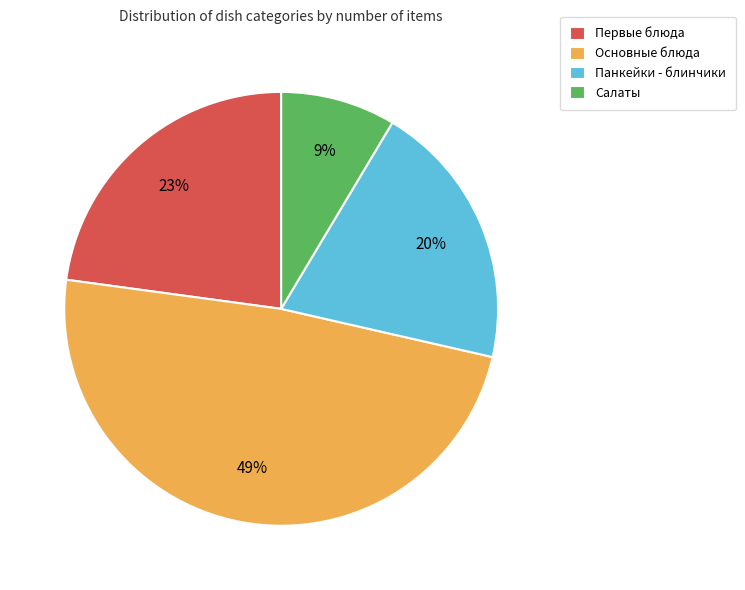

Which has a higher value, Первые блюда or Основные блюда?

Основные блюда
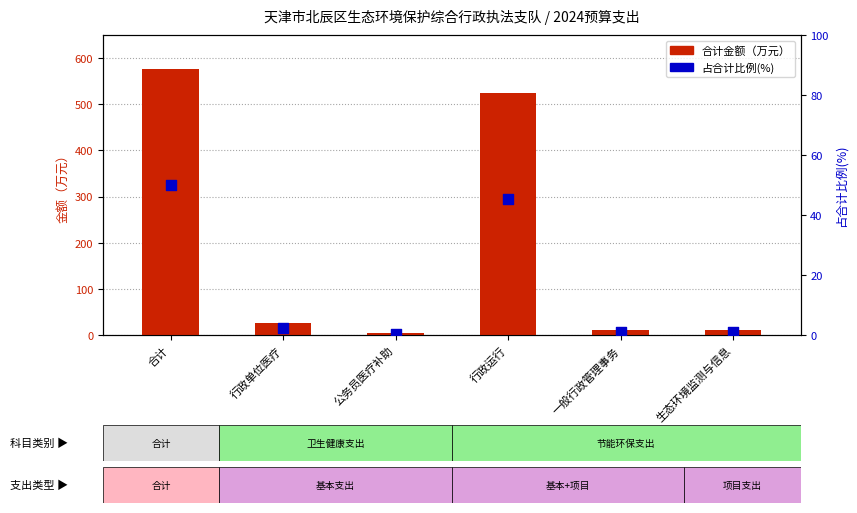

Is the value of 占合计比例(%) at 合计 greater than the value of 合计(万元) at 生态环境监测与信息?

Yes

● PROMPT: Quote the entire listing above verbatim, leaving out the pictures.

● ANSWER TO THE PROBLEM:
Which has a higher value, Первые блюда or Основные блюда?

Основные блюда

Is the value of 占合计比例(%) at 合计 greater than the value of 合计(万元) at 生态环境监测与信息?

Yes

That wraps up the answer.